The second thing I've noticed is that people are a heck of a lot nicer to you when you are hauling around a disabled child. I had sales clerks fawning over her and giving her cookies today. Of course as the prettiest little girl in the world, she should have people fawning over her, so that is OK.

All in all, it has been a positive experience. I think Mia enjoys having a higher vantage point both in the van, and in her wheelchair. I also feel safer in the van. Until the accident, I believed that us driving safely and a carefully researched, $130.00 car seat was enough to keep her safe. Now, I realize that the one thing we can't control is all the idiots on the road who are not paying attention, speeding, and/or weaving around everyone else. I can't help but feel that Mia would not have been injured if we'd had a larger vehicle. This article reminded me of that.


  • if anything is in the least different in appearance from what most people are accustomed to seeing, there will be staring. always and forevermore.
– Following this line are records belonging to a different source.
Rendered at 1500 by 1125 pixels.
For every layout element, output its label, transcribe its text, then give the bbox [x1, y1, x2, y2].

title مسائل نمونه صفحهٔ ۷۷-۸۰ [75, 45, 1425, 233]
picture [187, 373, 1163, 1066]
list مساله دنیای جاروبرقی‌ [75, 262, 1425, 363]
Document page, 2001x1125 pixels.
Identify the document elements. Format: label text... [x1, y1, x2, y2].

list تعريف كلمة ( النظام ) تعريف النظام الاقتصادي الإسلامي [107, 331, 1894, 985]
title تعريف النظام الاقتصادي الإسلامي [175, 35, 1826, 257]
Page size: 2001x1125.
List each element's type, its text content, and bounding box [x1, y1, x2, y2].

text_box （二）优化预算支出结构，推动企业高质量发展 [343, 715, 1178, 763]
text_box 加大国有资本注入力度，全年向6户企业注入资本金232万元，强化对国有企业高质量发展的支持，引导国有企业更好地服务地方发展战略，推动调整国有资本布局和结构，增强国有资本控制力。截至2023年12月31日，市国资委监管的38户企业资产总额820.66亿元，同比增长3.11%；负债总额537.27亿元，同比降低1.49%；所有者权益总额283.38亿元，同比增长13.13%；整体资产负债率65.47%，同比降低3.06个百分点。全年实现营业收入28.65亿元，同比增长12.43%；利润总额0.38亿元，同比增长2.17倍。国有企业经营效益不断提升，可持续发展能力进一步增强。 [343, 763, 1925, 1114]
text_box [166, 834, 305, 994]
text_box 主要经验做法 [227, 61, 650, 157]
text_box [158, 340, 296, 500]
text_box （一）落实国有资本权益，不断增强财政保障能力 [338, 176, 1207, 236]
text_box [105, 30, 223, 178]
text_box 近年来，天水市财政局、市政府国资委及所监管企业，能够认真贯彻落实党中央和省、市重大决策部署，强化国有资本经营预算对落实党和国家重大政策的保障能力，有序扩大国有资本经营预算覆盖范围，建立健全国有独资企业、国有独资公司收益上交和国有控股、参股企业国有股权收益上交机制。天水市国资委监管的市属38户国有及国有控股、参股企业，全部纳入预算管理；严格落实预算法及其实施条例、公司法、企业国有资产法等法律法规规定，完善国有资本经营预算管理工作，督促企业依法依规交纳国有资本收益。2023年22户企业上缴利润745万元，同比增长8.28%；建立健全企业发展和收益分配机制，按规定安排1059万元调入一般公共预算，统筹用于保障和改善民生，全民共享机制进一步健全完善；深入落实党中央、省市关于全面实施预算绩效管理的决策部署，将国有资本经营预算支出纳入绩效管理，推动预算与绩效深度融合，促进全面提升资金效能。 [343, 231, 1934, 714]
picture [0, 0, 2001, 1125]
    it bugs me, frankly --- i'm not, thank god, confined to a wheelchair, and i don't understand why everyone on a bus needs to watch every detail of the wheelchair guy getting on. all i can think is "such stupid sheep..."

    By Blogger N, at 3/5/05 7:09 PM  

  • Good point. I suppose it's the "accident" phenomenon - something different, as you said, so we need to stare. I haven't been out with Mia and the chair yet, so I'll have to see what reaction we get.

    By Blogger Greg, at 3/5/05 9:16 PM  

  • Hey!
    Wow thanks for replying to my blog! I'm glad I give you hope for our future :) Don't worry, though there are few, there are some more like me out there. :)

    Anyway- Isnt that weird that people our nicer when someone is disabled or handicapped in some way. ...Why don't we just treat everyone just as nice? The world would be a much better place. However, that won't ever happen.

    Well, I'm glad you got that van and a car-seat for her. Keeping her safe is defentially one of the most important things :)

    Hopefully you won't run into as many people that have a stareing problem when you go into town next time.

    I will link you also once my dad teaches me how :)

    By Blogger }|{ Butterfly }|{, at 4/5/05 8:29 PM  

  • Thanks Shannon--I still need to figure out the sidebar links, too. I'll link to you, too. I always enjoy your posts.